Plate 4

Bedding in sediment cores

Stratification is often ill-defined in sediments cored from the sea bottom. Only the superficial, still unconsolidated deposits are represented in cores. Moreover, corers do not usually penetrate thick sand layers. The difficulty in recognizing beds and layers in cores stems, then, from two reasons: the slight lithologic contrasts and the soft, prediagenetic state of materials (diagenesis causes hardening, and hardening is differential and enhances physical contrasts).
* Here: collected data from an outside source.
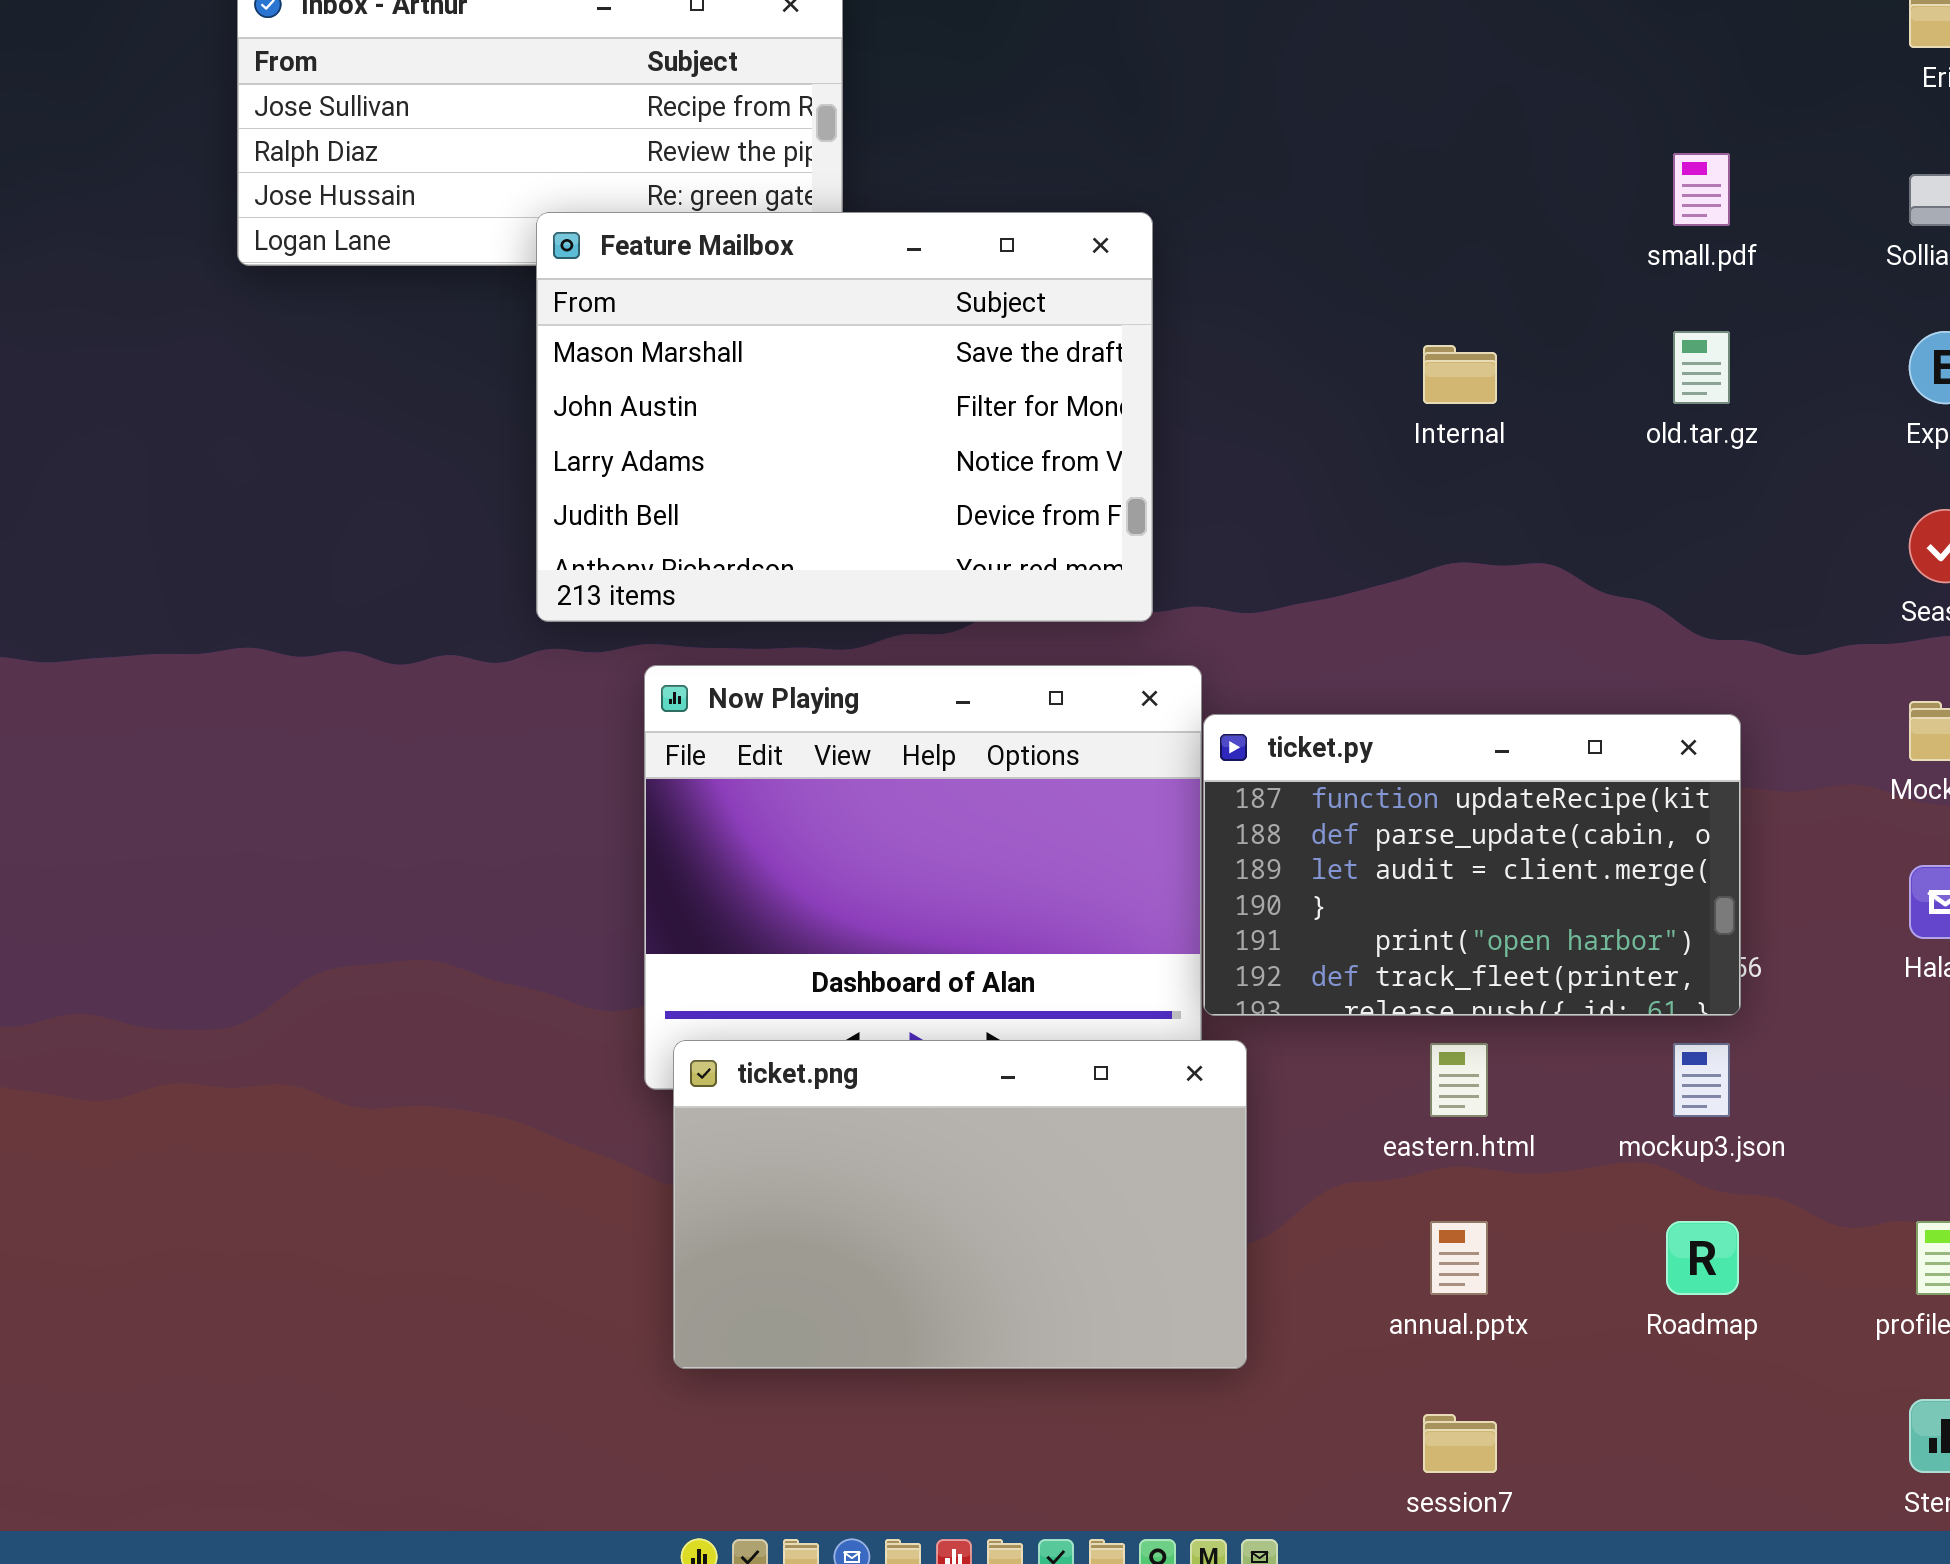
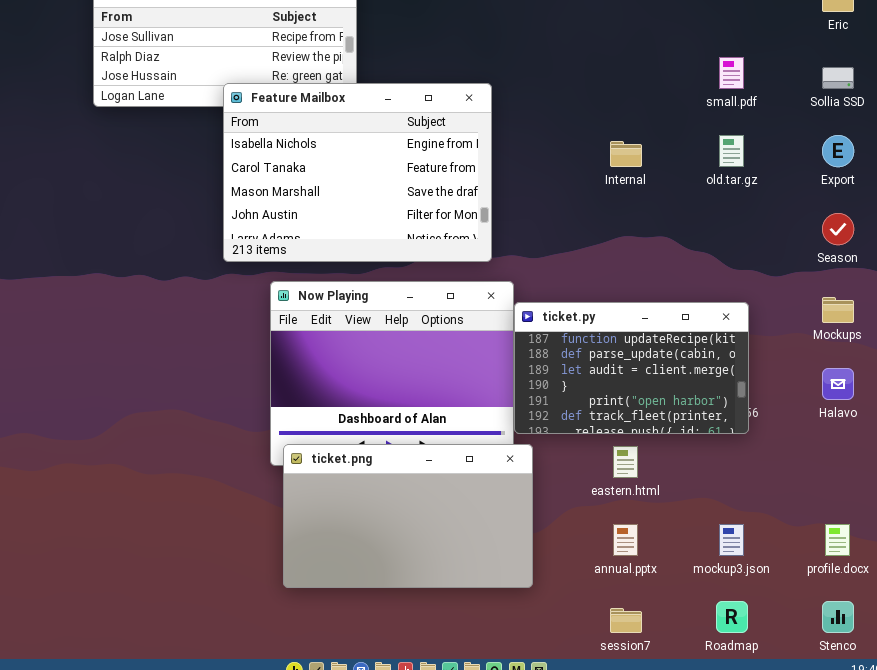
Feature Mailbox: [536,212,1153,622] -> [223,83,492,262], scrolled up 2 rows
mockup3.json: [1673,1043,1730,1117] -> [719,524,744,556], moved
Roadmap: [1666,1221,1739,1295] -> [716,601,748,633], moved

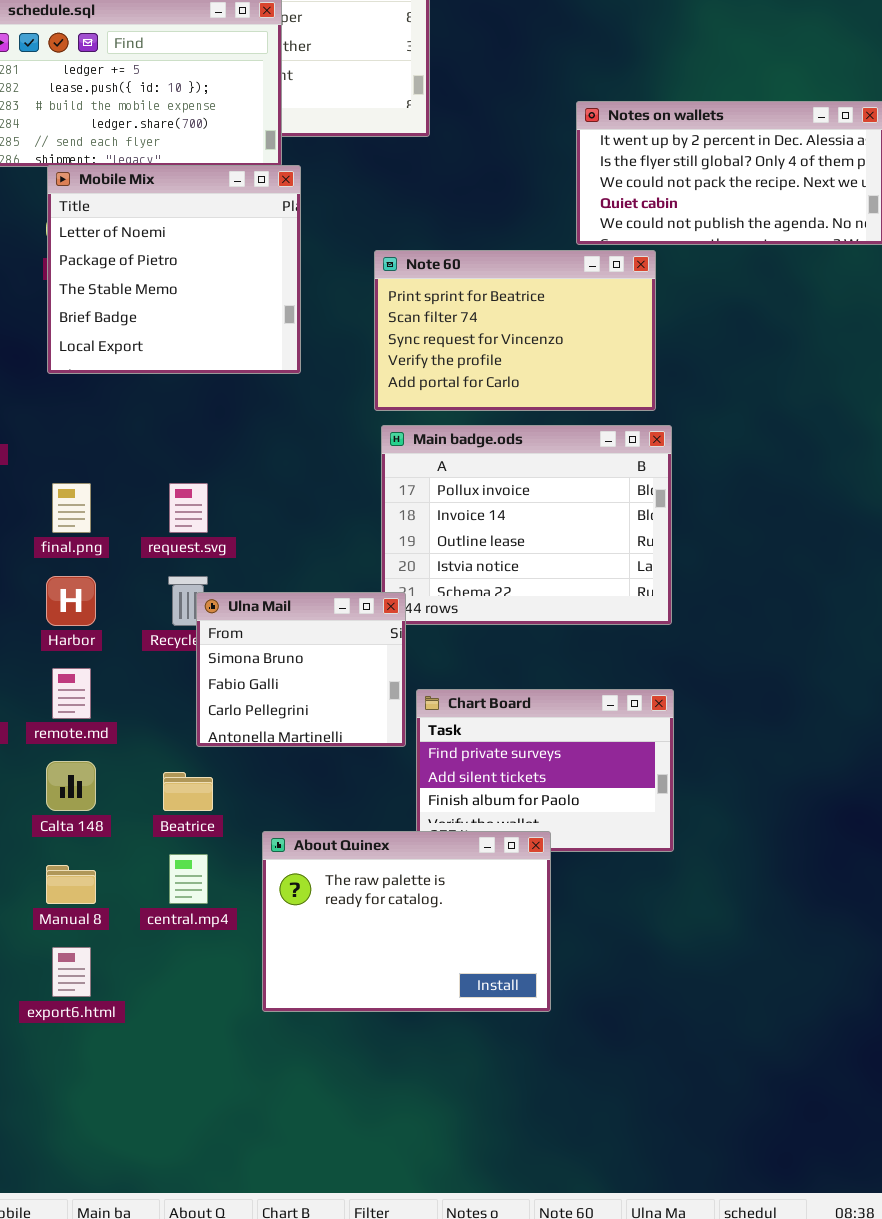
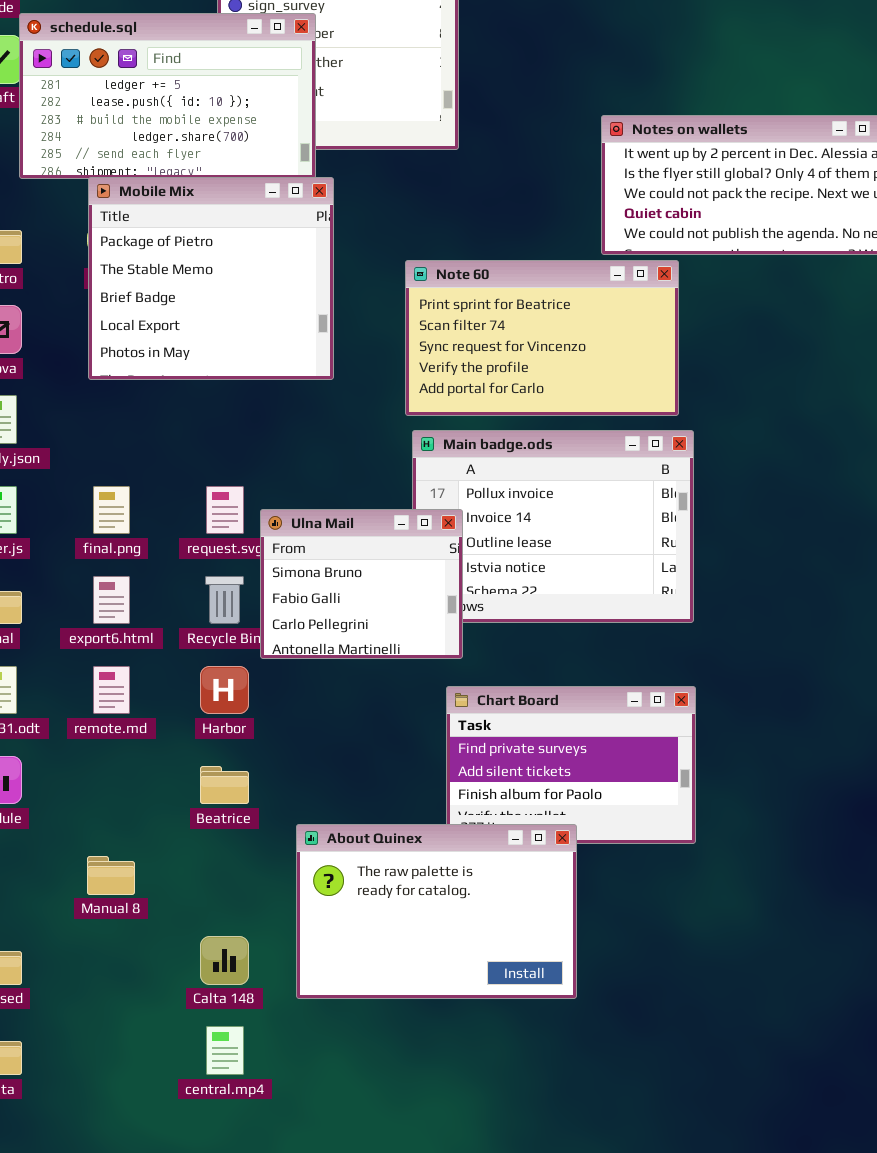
Mobile Mix: [47,165,301,374] -> [88,177,334,380], scrolled down 1 row
Harbor: [46,576,96,626] -> [200,666,249,714], moved
Ulna Mail: [196,592,406,747] -> [260,509,463,659], moved
Calta 148: [46,761,96,811] -> [200,936,249,985], moved
central.mp4: [169,854,208,904] -> [206,1026,244,1075], moved
export6.html: [52,947,91,997] -> [93,576,130,624], moved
Cores are opened and photographed as a routine procedure in marine geoscience or, if X-ray equipment is available, they are radiographed before opening. The picture shown here is magnified as compared with that of figure 4 (see introductory section): the length of each segment is about 35 cm. The white borders are sawed plastic liners.

The sediment consists almost entirely of mud, except for some silty sand with laminations in the middle-upper part of the left segment. The sand is graded, and fades upward into mud; it lies upon a dark, sharp-based level rich in volcanic fragments. The overall graded unit is a turbidite layer, and its sharp base is probably erosional. Mud beds are distinguished by differences in color or tone, with darker hues indicating concentrations of organic matter.

Cores, of course, do not give us any information about the geometry of bedding; one can only appreciate vertical contacts and local thickness. In principle, a cored bed could be recognized and traced in a seismic section, but the bottom reflections tend to mask and "amalgamate" reflectors of the immediate subbottom, which are rarely resolved.

Coring site: deep sea plain of the Tyrrhenian Sea.

Photo: Institute for Marine Geology, C.N.R. 1970.